Attendees across all career stages, including postgraduates, are welcomed. Booking is required via this page.

Information on how to join this event online will be posted here shortly.

Keynote Speakers

Dr John Clarke, Professor Emeritus (Social Policy) The Open University (UK), Leverhulme Emeritus Fellow, 2019-2021

Dr Anne-Marie Fortier, Professor of Sociology at the Lancaster University (UK)

Dr Hanna Hilbrant, Assistant Professor of Social and Cultural Geography, Department of Geography, University of Zurich (commencing March 2020)

Dr Shona Hunter, Reader and Director of Research Degree Programmes, Carnegie School of Education, Leeds Beckett University (UK)

Dr Tess Lea, Associate Professor, Department of Gender and Cultural Studies, the University of Sydney

Theme of the Event

Ontological frameworks underpin analyses of policy, legislation, institutional and state enactment. While faithfulness to methodological and theoretical instruction varies, binding these works is understanding of governing agents, formations and structures as constituted by and through multiple scalar projects, regimes, sites and relational practices. Frameworks refuse temporal or spatial boundaries around space, place, scale, human agency and identity with social reality understood as fundamentally unstable. This drives interest in tracking component parts and multiplicities of governance phenomena to understand how and why these cohere in particular, singular ways. 

The practical application of frameworks remains challenging. Forensically unpicking everyday enactments can appear dense and detached, losing explanatory focus on power as political and ethical. Frameworks avoid focus on where/with whom power and resistance 'actually' are, but how then can these approaches be used to achieve social and material change?

The symposium engages with what it means to research, think and write ontologically, inviting participants to work through tensions and identify practical and emancipatory effects of different ‘ways of looking’.

■ Exercise data ■
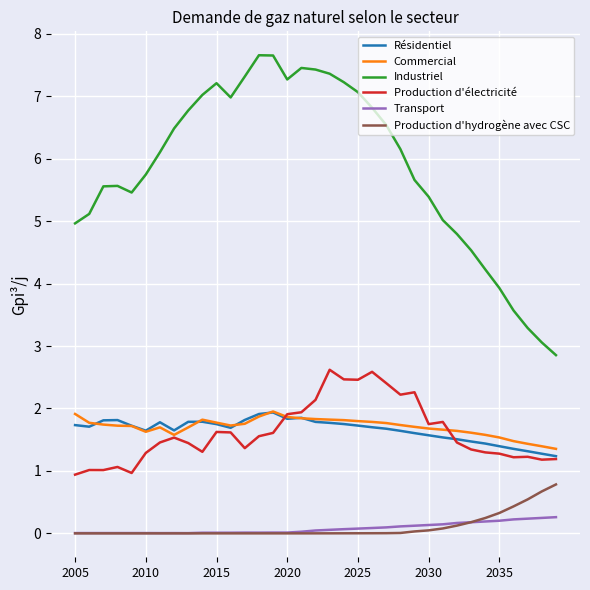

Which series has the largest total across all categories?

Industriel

...

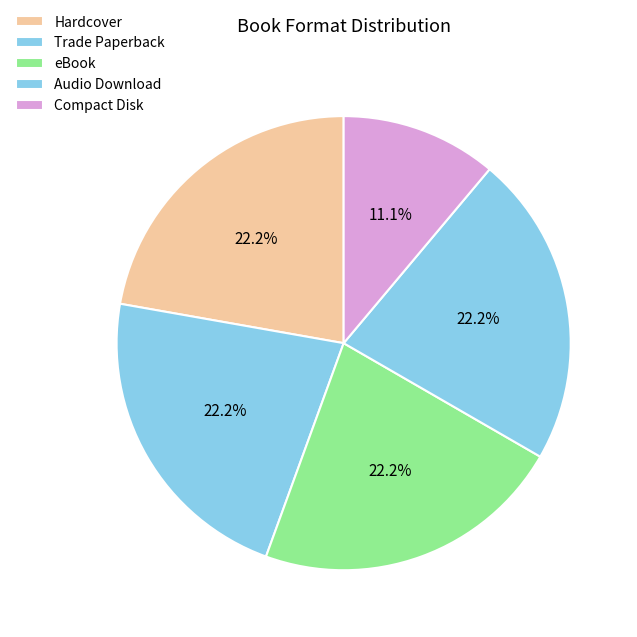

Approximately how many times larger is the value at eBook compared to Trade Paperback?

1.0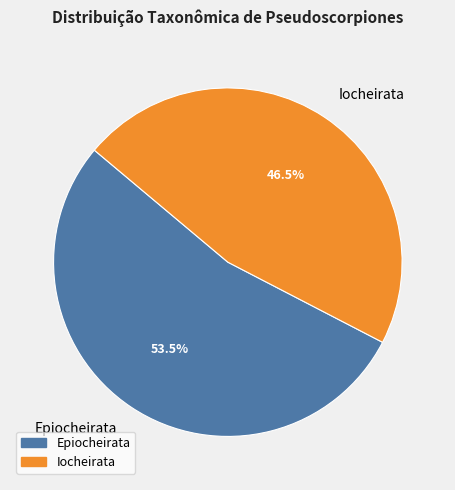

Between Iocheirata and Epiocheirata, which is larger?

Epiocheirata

==

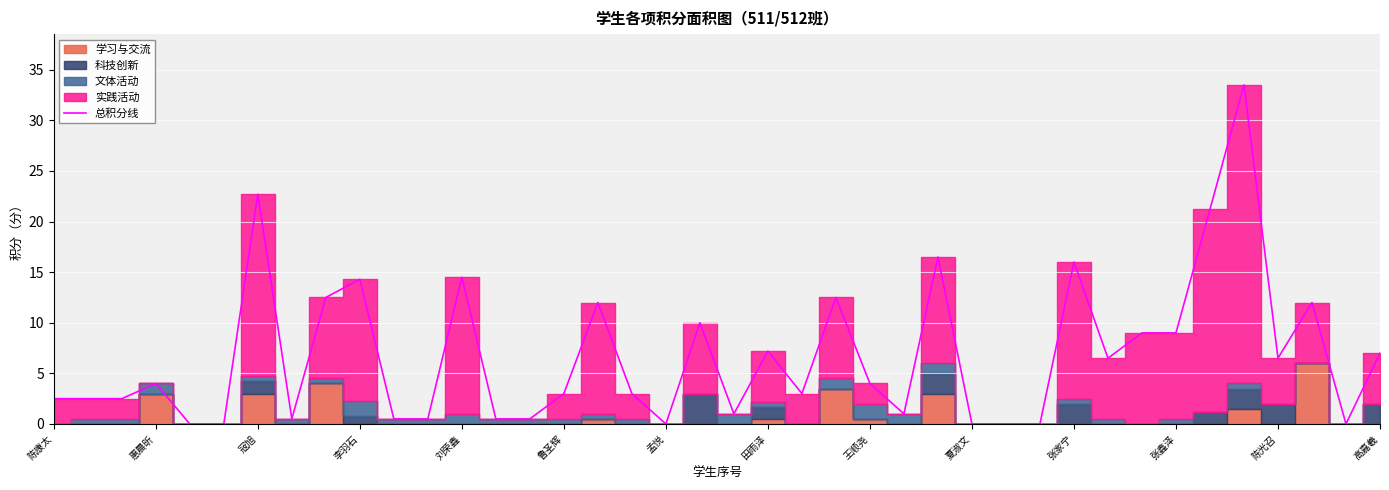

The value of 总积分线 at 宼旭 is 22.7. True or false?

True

■ Brief ■
Transcribe the part of the symposium announcement above starting at "The practical application of" and ending at "and material change?".

■ Result ■
The practical application of frameworks remains challenging. Forensically unpicking everyday enactments can appear dense and detached, losing explanatory focus on power as political and ethical. Frameworks avoid focus on where/with whom power and resistance 'actually' are, but how then can these approaches be used to achieve social and material change?